Brief: Copy out the text from the data below word for word, leaving out the pictures.

Exercise materials:
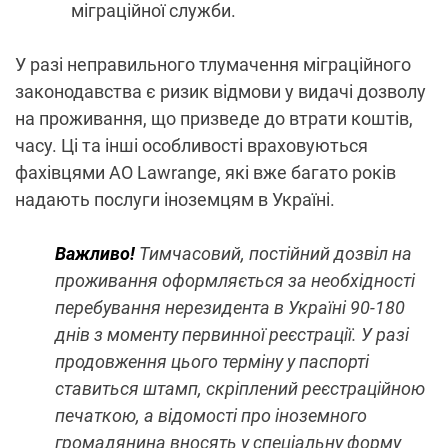
міграційної служби.
У разі неправильного тлумачення міграційного
законодавства є ризик відмови у видачі дозволу
на проживання, що призведе до втрати коштів,
часу. Ці та інші особливості враховуються
фахівцями АО Lawrange, які вже багато років
надають послуги іноземцям в Україні.
Важливо!
Тимчасовий, постійний дозвіл на
проживання оформляється за необхідності
перебування нерезидента в Україні 90-180
днів з моменту первинної реєстрації. У разі
продовження цього терміну у паспорті
ставиться штамп, скріплений реєстраційною
печаткою, а відомості про іноземного
громадянина вносять у спеціальну форму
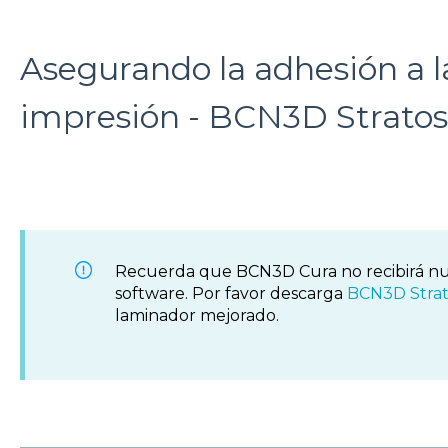
Asegurando la adhesión a l
impresión - BCN3D Stratos
Recuerda que BCN3D Cura no recibirá nu
software. Por favor descarga
BCN3D Strat
laminador mejorado.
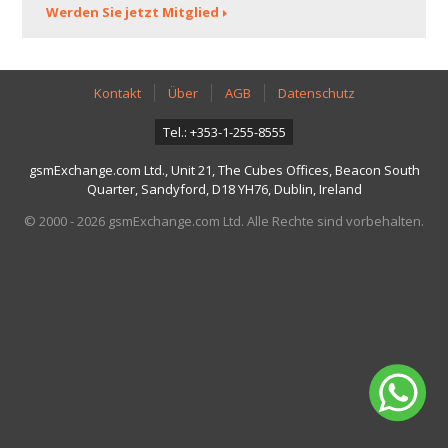
Werden Sie jetzt Mitglied
Kontakt
Über
AGB
Datenschutz
Tel.: +353-1-255-8555
gsmExchange.com Ltd., Unit 21, The Cubes Offices, Beacon South
Quarter, Sandyford, D18 YH76, Dublin, Ireland
© 2000 - 2026 gsmExchange.com Ltd. Alle Rechte sind vorbehalten.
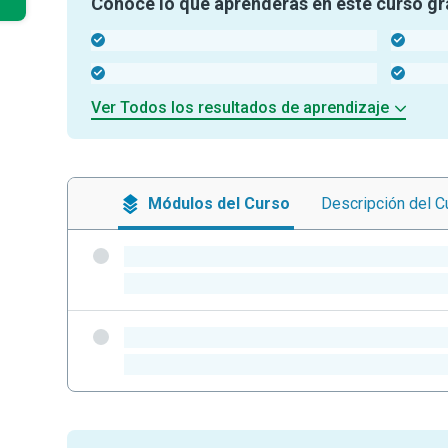
Conoce lo que aprenderás en este curso gr
-
-
-
-
Ver Todos los resultados de aprendizaje
Módulos
del Curso
Descripción
del C
-
-
-
-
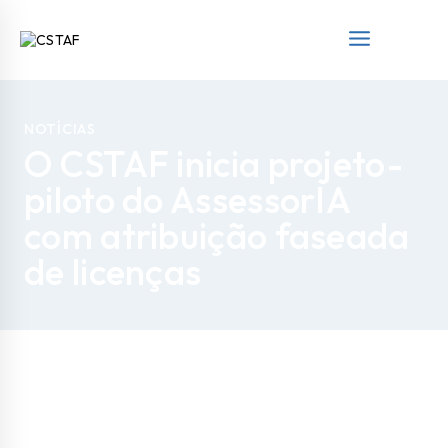
NOTÍCIAS
O CSTAF inicia projeto-
piloto do AssessorIA
com atribuição faseada
de licenças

Answer section:
міграційної служби.
У разі неправильного тлумачення міграційного
законодавства є ризик відмови у видачі дозволу
на проживання, що призведе до втрати коштів,
часу. Ці та інші особливості враховуються
фахівцями АО Lawrange, які вже багато років
надають послуги іноземцям в Україні.
Важливо!
Тимчасовий, постійний дозвіл на
проживання оформляється за необхідності
перебування нерезидента в Україні 90-180
днів з моменту первинної реєстрації. У разі
продовження цього терміну у паспорті
ставиться штамп, скріплений реєстраційною
печаткою, а відомості про іноземного
громадянина вносять у спеціальну форму
Asegurando la adhesión a l
impresión - BCN3D Stratos
Recuerda que BCN3D Cura no recibirá nu
software. Por favor descarga
BCN3D Strat
laminador mejorado.
Werden Sie jetzt Mitglied
Kontakt
Über
AGB
Datenschutz
Tel.: +353-1-255-8555
gsmExchange.com Ltd., Unit 21, The Cubes Offices, Beacon South
Quarter, Sandyford, D18 YH76, Dublin, Ireland
© 2000 - 2026 gsmExchange.com Ltd. Alle Rechte sind vorbehalten.
Conoce lo que aprenderás en este curso gr
-
-
-
-
Ver Todos los resultados de aprendizaje
Módulos
del Curso
Descripción
del C
-
-
-
-
NOTÍCIAS
O CSTAF inicia projeto-
piloto do AssessorIA
com atribuição faseada
de licenças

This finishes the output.